Matt Kudu

Profile
- Position: Defensive tackle

Personal information
- Born: Toronto, Ontario, Canada
- Listed height: 6 ft 3 in (1.91 m)
- Listed weight: 277 lb (126 kg)

Career information
- College: Eastern Michigan
- CFL draft: 2005 (3rd round, 21st overall pick)

Career history
- 2006: Toronto Argonauts
- 2007–2008: Winnipeg Blue Bombers
- Stats at CFL.ca (archive)

= Matt Kudu =

Player of American and Canadian football

Matt Kudu is a Canadian former professional football player, who played for the Winnipeg Blue Bombers and Toronto Argonauts.

== Early life ==
Kudu, born in Toronto and grew up in Mississauga, Ontario, attended Clarkson Secondary School and transferred to Lorne Park Secondary School where he won a Metro Bowl Championship as a senior in 2001. He was twice named Toronto Star All-Star and Toronto Sun All-Star while in high school. He also played in the Ontario Varsity Football League with the Mississauga Warriors and was an all-star lineman winning one OVFL Championship. He was inducted into the OVFL Hall of Fame in 2006.

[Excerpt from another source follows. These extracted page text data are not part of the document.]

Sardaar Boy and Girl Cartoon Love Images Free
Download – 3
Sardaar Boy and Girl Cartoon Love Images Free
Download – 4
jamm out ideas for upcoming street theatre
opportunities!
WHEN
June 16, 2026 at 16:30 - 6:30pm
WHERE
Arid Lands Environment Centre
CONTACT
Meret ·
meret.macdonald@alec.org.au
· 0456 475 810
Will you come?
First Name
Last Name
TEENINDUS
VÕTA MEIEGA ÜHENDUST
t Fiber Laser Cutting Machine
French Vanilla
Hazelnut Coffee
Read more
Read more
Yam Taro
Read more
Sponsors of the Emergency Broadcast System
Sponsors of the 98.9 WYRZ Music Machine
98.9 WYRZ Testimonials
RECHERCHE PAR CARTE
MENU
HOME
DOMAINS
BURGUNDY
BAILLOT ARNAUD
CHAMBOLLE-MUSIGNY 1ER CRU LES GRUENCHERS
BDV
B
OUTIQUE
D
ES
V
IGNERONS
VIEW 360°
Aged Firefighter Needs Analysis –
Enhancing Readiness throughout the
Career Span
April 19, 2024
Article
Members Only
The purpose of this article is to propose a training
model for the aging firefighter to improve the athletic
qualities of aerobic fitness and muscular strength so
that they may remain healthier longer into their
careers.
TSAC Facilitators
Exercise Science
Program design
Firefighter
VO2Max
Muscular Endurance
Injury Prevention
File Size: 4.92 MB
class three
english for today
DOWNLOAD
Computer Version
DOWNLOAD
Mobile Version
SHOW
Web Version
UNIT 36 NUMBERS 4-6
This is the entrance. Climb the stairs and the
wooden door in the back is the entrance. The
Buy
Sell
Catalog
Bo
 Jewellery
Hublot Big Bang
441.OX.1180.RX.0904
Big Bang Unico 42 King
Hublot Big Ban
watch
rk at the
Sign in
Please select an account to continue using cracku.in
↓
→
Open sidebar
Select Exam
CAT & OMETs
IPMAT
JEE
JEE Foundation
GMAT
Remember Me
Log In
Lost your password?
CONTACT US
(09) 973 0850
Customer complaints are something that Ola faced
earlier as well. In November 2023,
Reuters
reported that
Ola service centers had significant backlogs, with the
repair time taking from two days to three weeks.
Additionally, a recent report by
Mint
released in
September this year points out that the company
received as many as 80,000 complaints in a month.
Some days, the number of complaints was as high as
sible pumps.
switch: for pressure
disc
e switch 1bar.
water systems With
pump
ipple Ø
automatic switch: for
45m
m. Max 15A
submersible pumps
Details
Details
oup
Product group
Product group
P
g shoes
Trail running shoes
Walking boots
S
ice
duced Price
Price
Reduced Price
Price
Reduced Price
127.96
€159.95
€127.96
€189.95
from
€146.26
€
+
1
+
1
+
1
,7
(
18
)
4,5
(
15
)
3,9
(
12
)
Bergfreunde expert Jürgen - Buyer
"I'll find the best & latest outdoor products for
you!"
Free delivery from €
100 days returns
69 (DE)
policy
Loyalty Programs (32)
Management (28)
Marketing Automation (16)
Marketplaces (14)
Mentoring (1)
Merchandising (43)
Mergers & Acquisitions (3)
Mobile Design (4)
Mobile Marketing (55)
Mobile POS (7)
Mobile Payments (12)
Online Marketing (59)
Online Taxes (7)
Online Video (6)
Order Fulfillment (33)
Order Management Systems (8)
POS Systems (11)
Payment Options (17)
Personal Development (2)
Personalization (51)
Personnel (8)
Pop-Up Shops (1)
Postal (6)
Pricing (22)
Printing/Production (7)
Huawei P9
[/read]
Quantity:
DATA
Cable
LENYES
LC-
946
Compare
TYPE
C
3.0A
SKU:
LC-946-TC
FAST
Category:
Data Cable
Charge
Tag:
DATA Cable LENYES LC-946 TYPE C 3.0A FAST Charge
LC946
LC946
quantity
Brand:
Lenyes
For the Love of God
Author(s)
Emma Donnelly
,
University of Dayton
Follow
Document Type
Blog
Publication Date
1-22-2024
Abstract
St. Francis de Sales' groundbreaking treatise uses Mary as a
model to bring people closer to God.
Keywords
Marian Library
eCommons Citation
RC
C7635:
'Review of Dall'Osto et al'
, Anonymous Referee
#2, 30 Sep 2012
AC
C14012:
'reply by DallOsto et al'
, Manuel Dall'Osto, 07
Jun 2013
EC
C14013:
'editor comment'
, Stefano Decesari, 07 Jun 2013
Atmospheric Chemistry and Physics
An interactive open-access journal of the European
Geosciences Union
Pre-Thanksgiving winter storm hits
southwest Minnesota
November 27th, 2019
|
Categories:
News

Kudu studied at Eastern Michigan University and is pursuing his teaching certificate. He played in at least 11 out of 12 games all four years for the Eastern Michigan Eagles, was named Defensive player of the week three times, and named the Top-Conditioned Athlete at Eastern Michigan as a senior in 2004.

== Professional career ==
Kudu attended the CFL Evaluation Camp in 2005 and was drafted by the Saskatchewan Roughriders and spent the season on the practice roster. In April, 2006, Toronto Argonauts signed Kudu as a free agent and dressed for the first seven games of the 2006 CFL season recording five defensive tackles and two quarterback sacks before finishing the year on the injured reserve list with a knee injury. He played in both 2007 pre-season games for Toronto but was released before the regular season.

The Winnipeg Blue Bombers signed Kudu as a free agent on October 23, 2007, and re-signed him February 5, 2008. Kudu was released by the Bombers on March 16, 2009.